Other components of the self-sustaining gyms, cafes, and houses modeled at the Challenge were geothermal heating for a beach house, permeable pavers at a restaurant, and self-powered treadmills at an energy efficient gym. Some buildings, like a condo complex by a team from Naperville North, aimed to reduce pollution from car travel by consolidating amenities like parks and beauty salons to onsite facilities.
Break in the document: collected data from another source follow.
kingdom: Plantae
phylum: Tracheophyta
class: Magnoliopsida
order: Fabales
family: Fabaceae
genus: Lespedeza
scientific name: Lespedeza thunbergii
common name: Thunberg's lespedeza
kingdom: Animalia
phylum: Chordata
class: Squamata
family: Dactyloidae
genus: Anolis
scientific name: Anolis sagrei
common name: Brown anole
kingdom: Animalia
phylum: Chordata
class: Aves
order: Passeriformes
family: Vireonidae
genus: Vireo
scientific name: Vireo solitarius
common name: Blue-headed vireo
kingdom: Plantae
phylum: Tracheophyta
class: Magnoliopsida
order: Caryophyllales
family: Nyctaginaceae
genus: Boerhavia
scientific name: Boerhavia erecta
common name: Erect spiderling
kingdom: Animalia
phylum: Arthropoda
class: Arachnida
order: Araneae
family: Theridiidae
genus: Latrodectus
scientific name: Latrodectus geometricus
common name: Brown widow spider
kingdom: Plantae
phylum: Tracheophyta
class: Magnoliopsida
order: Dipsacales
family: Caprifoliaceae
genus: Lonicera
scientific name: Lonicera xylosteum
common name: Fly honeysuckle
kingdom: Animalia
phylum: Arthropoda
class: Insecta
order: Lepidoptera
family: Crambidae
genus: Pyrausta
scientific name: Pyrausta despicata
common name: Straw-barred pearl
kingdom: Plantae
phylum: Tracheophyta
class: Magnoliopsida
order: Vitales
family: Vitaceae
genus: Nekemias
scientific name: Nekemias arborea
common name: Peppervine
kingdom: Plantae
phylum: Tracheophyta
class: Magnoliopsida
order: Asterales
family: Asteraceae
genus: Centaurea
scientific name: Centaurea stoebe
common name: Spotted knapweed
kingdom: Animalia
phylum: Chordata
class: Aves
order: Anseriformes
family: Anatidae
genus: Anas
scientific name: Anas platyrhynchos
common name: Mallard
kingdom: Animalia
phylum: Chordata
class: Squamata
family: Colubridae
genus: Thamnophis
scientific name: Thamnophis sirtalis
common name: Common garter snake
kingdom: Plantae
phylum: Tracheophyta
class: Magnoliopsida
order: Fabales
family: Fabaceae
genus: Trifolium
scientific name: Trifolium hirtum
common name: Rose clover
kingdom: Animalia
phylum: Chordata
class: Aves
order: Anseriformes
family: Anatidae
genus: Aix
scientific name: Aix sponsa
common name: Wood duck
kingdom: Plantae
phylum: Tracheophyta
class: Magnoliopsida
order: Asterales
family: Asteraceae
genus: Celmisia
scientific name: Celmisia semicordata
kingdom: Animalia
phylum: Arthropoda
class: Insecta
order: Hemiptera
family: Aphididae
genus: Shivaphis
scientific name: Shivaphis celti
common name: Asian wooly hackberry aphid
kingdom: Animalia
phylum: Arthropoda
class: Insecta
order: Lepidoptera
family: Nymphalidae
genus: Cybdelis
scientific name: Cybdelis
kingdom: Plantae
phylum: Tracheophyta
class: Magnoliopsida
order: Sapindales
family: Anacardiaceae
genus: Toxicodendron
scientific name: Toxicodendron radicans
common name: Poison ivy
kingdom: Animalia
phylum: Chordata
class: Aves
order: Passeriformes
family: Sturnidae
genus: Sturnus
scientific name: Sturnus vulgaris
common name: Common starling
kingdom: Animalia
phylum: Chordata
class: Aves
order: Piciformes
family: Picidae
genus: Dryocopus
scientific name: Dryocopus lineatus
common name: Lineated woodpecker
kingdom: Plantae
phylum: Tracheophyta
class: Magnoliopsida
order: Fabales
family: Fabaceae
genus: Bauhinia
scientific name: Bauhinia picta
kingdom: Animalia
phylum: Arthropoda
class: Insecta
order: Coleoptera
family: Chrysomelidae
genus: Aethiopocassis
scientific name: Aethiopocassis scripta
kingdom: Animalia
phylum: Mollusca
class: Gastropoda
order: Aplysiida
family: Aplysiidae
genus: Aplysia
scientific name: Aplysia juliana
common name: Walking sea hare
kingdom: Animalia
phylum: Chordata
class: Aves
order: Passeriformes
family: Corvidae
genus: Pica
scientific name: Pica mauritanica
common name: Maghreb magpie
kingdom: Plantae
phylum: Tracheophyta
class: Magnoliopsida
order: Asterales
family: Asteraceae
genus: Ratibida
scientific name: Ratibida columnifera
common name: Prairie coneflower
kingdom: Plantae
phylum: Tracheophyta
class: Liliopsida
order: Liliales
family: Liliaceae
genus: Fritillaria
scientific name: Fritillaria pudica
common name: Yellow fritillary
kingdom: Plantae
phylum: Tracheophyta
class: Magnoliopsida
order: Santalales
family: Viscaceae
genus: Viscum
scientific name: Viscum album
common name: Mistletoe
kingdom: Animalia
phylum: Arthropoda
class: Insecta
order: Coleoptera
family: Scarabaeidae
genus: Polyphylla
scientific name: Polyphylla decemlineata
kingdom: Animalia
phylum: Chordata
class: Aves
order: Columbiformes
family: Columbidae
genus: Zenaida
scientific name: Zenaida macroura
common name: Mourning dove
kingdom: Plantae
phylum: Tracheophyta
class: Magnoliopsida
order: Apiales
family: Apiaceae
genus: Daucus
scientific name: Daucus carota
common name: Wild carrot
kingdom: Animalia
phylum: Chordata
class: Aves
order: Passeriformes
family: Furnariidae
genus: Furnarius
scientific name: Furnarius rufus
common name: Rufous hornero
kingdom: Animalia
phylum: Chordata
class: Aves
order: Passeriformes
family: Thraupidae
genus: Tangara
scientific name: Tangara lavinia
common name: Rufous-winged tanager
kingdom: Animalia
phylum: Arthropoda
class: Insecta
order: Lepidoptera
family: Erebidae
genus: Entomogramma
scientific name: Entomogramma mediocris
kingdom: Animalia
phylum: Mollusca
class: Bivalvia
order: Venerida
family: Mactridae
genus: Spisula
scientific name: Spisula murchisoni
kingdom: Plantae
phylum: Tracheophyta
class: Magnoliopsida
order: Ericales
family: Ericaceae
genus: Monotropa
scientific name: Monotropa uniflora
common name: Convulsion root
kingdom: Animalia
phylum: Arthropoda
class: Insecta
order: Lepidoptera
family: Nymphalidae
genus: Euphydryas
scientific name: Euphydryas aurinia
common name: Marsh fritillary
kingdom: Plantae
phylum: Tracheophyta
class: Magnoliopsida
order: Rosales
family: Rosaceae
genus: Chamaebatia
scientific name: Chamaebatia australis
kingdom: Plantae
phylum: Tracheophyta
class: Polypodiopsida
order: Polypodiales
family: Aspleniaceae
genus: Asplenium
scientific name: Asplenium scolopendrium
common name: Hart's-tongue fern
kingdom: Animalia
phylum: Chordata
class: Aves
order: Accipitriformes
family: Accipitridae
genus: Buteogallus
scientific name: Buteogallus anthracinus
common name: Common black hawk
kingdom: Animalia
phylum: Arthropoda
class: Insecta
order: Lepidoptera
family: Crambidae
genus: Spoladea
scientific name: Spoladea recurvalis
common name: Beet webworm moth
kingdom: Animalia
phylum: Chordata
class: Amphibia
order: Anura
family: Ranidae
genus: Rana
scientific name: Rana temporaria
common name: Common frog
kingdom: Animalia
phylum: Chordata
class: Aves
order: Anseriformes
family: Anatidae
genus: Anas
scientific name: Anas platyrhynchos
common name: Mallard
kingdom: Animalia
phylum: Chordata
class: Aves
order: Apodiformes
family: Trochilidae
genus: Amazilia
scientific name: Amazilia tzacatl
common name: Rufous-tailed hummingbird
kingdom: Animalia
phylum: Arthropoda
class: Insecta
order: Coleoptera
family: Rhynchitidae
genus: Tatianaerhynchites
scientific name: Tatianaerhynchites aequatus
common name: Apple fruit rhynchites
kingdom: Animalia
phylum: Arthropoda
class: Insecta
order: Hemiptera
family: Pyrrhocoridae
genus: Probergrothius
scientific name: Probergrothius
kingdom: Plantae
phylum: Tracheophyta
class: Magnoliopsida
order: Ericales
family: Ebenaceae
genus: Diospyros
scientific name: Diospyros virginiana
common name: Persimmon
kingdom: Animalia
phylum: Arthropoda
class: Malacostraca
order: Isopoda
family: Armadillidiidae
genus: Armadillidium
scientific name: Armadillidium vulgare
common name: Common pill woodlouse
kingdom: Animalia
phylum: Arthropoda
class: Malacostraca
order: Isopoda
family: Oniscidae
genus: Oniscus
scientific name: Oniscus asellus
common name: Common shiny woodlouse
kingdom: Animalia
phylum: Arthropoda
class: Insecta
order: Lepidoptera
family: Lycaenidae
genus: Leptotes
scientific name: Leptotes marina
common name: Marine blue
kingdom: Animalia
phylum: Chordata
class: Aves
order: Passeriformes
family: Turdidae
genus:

When asked, students said they are more conscious of recycling and ways they can improve energy efficiency in their current homes because of this project. “Back in November, when our class learned about LED bulbs, I told my parents and convinced them to switch out all of our incandescents. My mom and dad love it because they have already saved a lot of money,” said Glenbard South Senior, Aubrey Aaron.
At the end of the day, these projects were fun for the students who spent anywhere from four days to a couple of months working on their models. “I really like to see the excitement and smiles on the kids faces when I ask them questions about their designs. You can see that they learned something useful,” said Tony Charlton, Director of the Storm water Management Division for the county.
After the public viewing, students from three of the four high schools toured LEED certified buildings to see the technologies they have researched and modeled, come to life.